-- TO DO --
a - In the passage on reading from streams, which two streams cannot be read from?
b - Please resume the passage on reading from streams after its final sentence.

-- SELECTED EXCERPT --
★ ★ ★ ★
Not every stream-reading method honors the encoding of a stream. Some lower-level reading methods take an argument that specifies the number of bytes to read. By their nature, these methods return unencoded strings of bytes rather than strings of text. The methods that do not specify a length to read do honor the encoding.

Reading from a Stream

The IO class defines a number of methods for reading from streams. They work only if the stream is readable, of course. You can read from STDIN, ARGF, and DATA, but not from STDOUT or STDERR. Files and StringIO objects are opened for reading by default, unless you explicitly open them for writing only.
★ ★ ★ ★
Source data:
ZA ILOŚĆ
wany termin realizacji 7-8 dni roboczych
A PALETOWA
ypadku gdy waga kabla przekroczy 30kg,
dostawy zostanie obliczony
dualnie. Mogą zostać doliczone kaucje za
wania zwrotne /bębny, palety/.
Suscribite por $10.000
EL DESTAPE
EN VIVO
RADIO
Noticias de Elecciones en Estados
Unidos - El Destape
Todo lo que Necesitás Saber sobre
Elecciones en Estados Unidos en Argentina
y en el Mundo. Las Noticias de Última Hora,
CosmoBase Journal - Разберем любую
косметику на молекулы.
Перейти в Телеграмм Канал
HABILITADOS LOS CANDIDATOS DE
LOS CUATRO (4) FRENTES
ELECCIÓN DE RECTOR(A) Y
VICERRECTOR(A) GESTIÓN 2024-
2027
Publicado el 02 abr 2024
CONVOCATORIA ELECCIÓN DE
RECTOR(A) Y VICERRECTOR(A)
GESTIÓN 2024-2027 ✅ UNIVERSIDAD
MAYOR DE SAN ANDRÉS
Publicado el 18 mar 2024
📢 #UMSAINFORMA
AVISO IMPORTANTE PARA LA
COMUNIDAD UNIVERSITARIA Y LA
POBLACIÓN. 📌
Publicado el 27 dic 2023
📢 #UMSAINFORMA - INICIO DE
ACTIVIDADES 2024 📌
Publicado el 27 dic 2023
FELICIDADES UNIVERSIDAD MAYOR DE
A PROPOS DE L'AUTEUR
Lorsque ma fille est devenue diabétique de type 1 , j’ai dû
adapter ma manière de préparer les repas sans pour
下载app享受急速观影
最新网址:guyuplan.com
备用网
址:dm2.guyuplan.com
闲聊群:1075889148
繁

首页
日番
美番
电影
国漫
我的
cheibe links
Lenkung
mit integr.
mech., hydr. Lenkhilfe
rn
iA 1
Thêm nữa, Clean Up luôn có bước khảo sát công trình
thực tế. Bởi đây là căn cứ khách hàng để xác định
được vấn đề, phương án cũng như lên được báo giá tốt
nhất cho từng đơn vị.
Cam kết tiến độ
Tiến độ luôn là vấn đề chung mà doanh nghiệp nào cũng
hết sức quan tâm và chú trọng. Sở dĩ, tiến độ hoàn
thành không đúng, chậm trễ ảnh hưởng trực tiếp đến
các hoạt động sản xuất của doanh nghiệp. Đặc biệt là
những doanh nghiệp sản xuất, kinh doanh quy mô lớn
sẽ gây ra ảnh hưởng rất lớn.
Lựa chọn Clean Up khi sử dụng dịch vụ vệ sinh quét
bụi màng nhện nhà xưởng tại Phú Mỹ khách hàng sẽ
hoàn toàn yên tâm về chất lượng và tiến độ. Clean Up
★ ★ ★ ★
-- ANSWERS PROVIDED --
a - STDOUT and STDERR.

b -
Reading lines

IO defines a number of ways to read lines from a stream:

lines = ARGF.readlines         # Read all input, return an array of lines
line = DATA.readline           # Read one line from stream
print l while l = DATA.gets    # Read until gets returns nil, at EOF
DATA.each {|line| print line } # Iterate lines from stream until EOF
DATA.each_line                 # An alias for each
DATA.lines                     # An enumerator for each_line: Ruby 1.9

Here are some important notes on these line-reading methods. First, the readline and the gets method differ only in their handling of EOF (end-of-file: the condition that occurs when there is no more to read from a stream). gets returns nil if it is invoked on a stream at EOF. readline instead raises an EOFError. If you do not know how many lines to expect, use gets. If you expect another line (and it is an error if it is not there), then use readline. You can check whether a stream is already at EOF with the eof? method.

Second, gets and readline implicitly set the global variable $_ to the line of text they return. A number of global methods, such as print, use $_ if they are not explicitly passed an argument. Therefore, the while loop in the code above could be written more succinctly as:

print while DATA.gets

Relying on $_ is useful for short scripts, but in longer programs, it is better style to explicitly use variables to store the lines of input you’ve read.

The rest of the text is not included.